Start of Supplied records

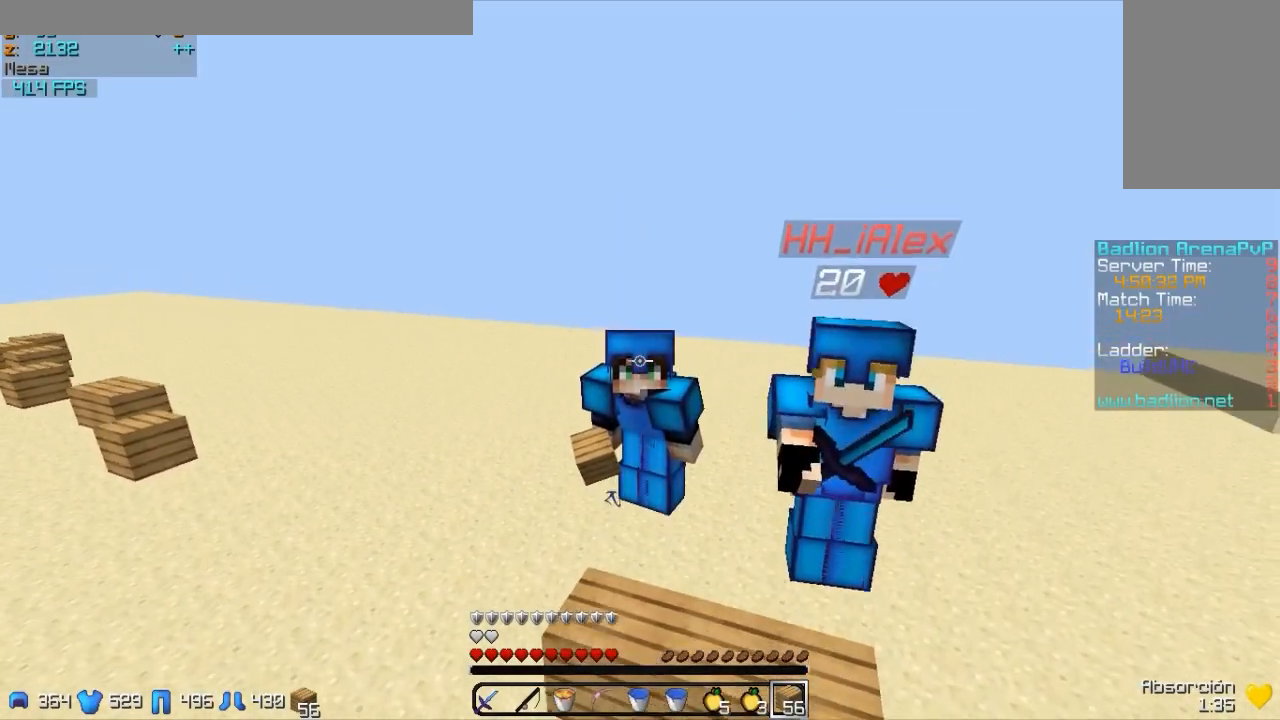
{"keys": [], "mouse": [], "events": []}
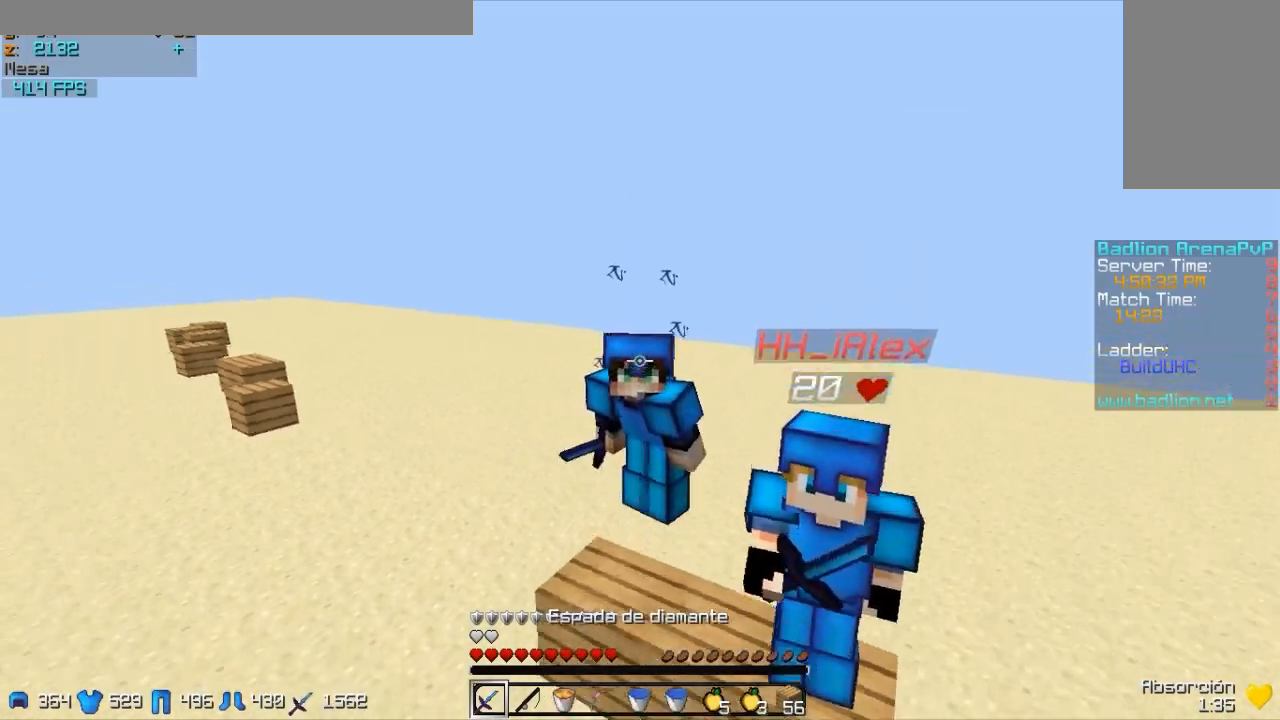
{"keys": [], "mouse": [], "events": []}
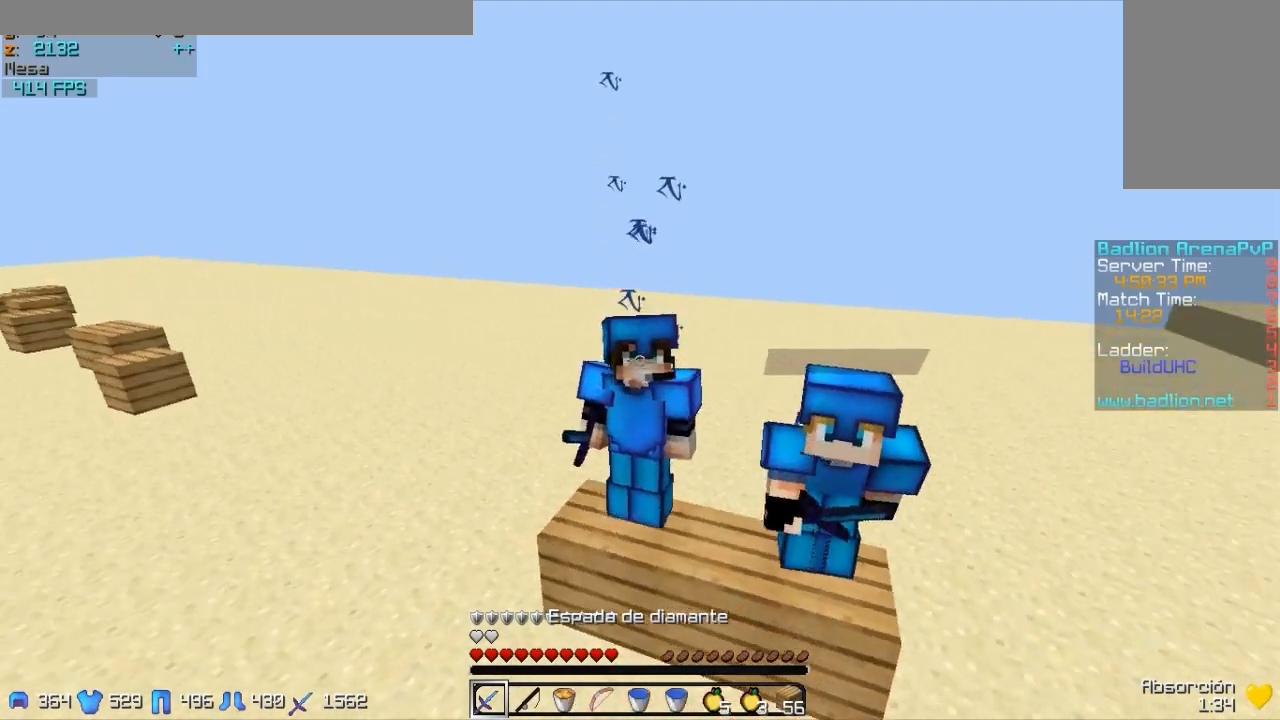
{"keys": [], "mouse": ["right"], "events": [[383, "mouse_right", "down"]]}
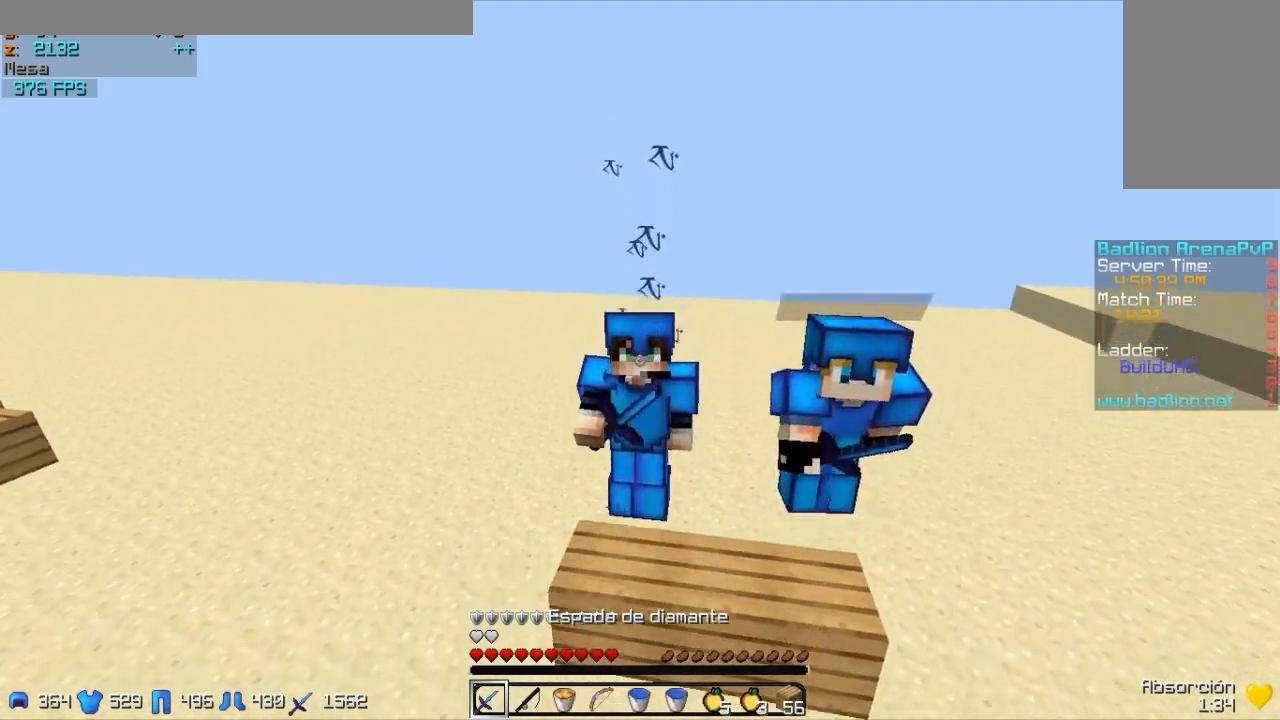
{"keys": [], "mouse": ["right"], "events": []}
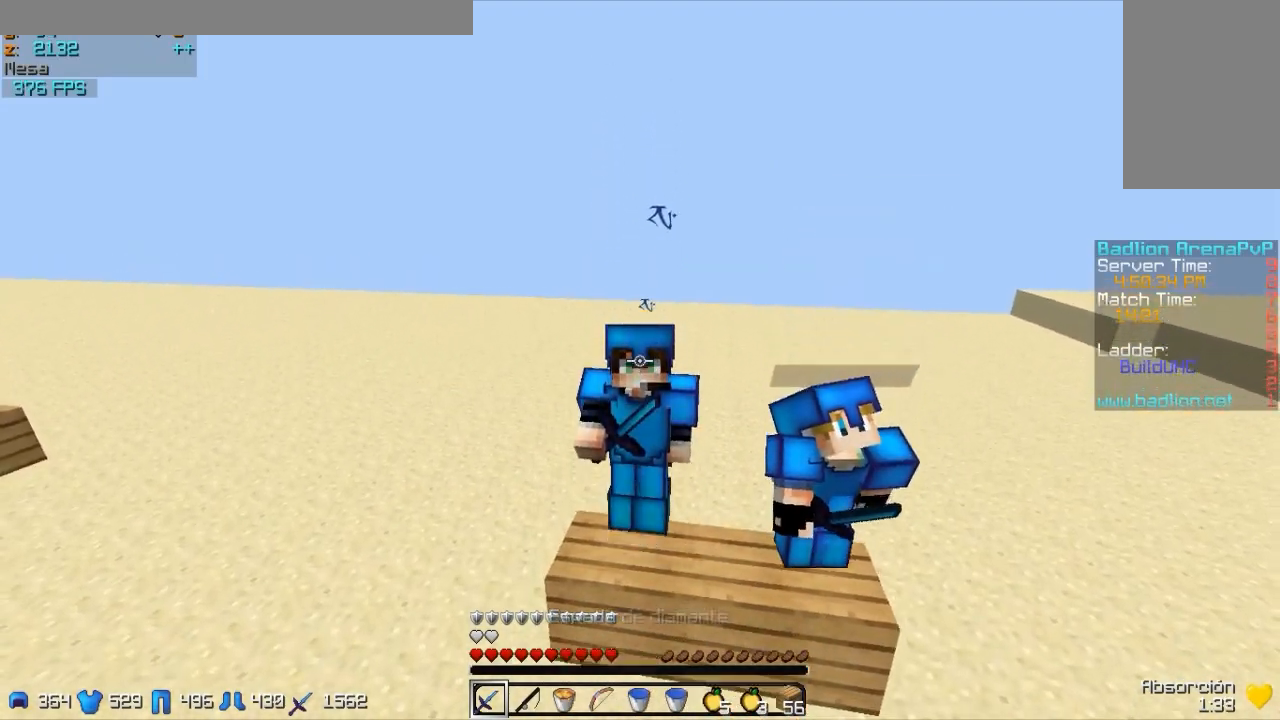
{"keys": [], "mouse": ["right"], "events": []}
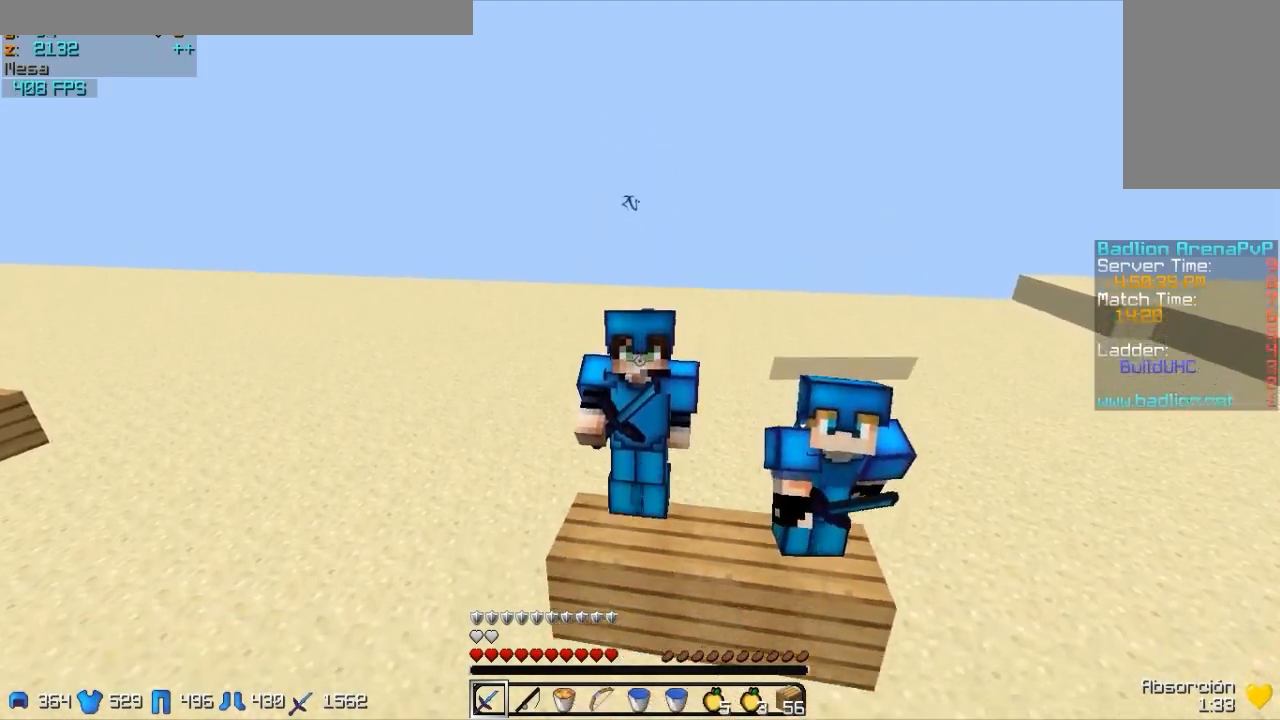
{"keys": [], "mouse": ["right"], "events": []}
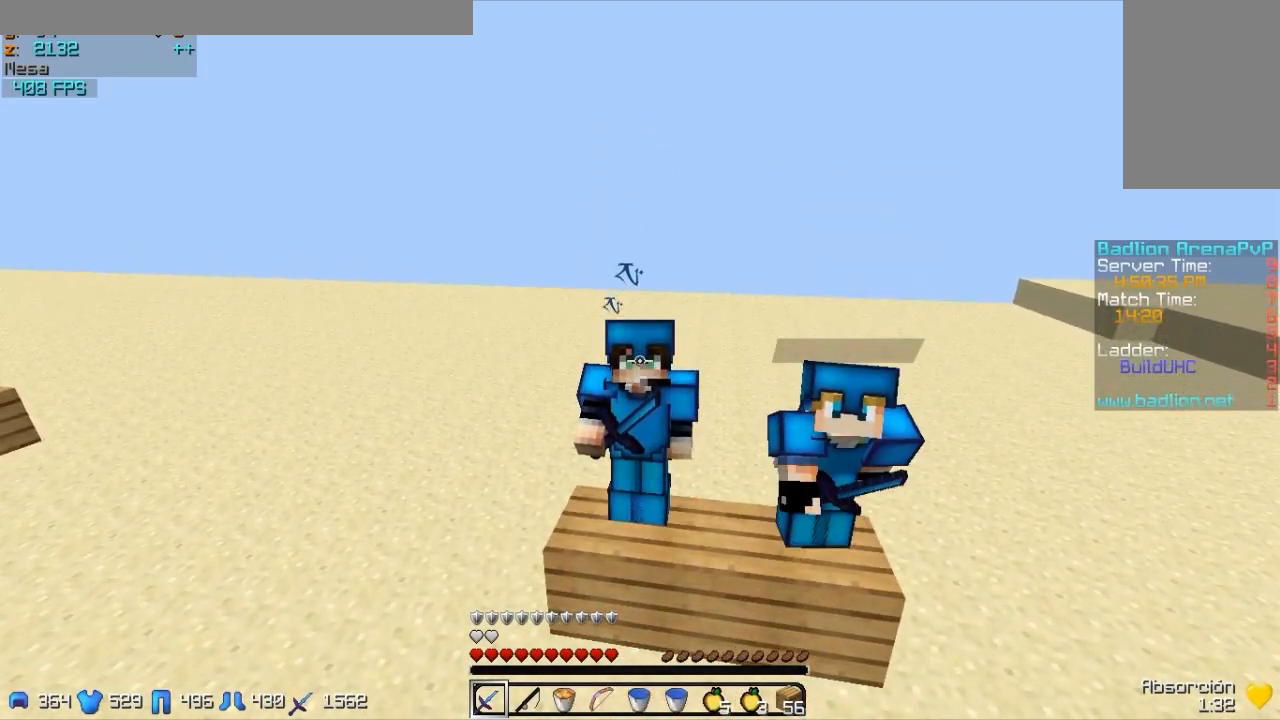
{"keys": [], "mouse": ["right"], "events": []}
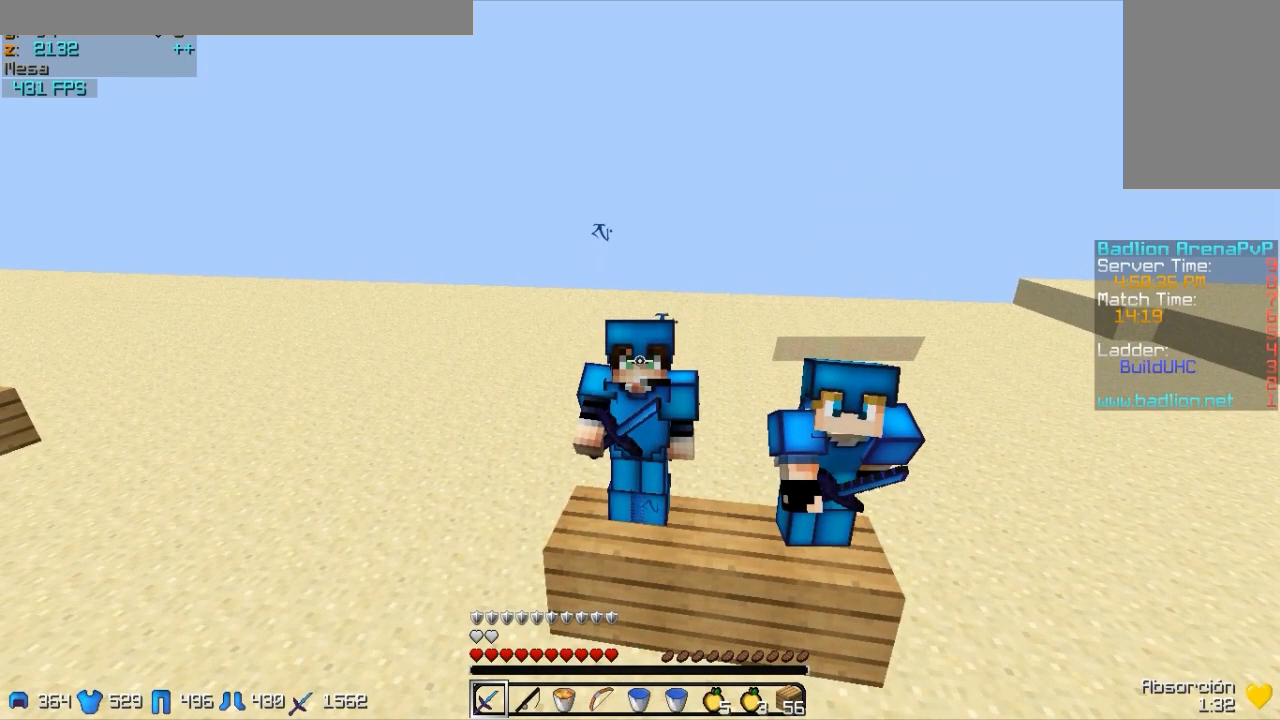
{"keys": [], "mouse": ["right"], "events": []}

End of Supplied records

## To do
Make a word-for-word copy of the records above, excluding all pictures.

## Response to this task
{"keys": [], "mouse": [], "events": []}
{"keys": [], "mouse": [], "events": []}
{"keys": [], "mouse": ["right"], "events": [[383, "mouse_right", "down"]]}
{"keys": [], "mouse": ["right"], "events": []}
{"keys": [], "mouse": ["right"], "events": []}
{"keys": [], "mouse": ["right"], "events": []}
{"keys": [], "mouse": ["right"], "events": []}
{"keys": [], "mouse": ["right"], "events": []}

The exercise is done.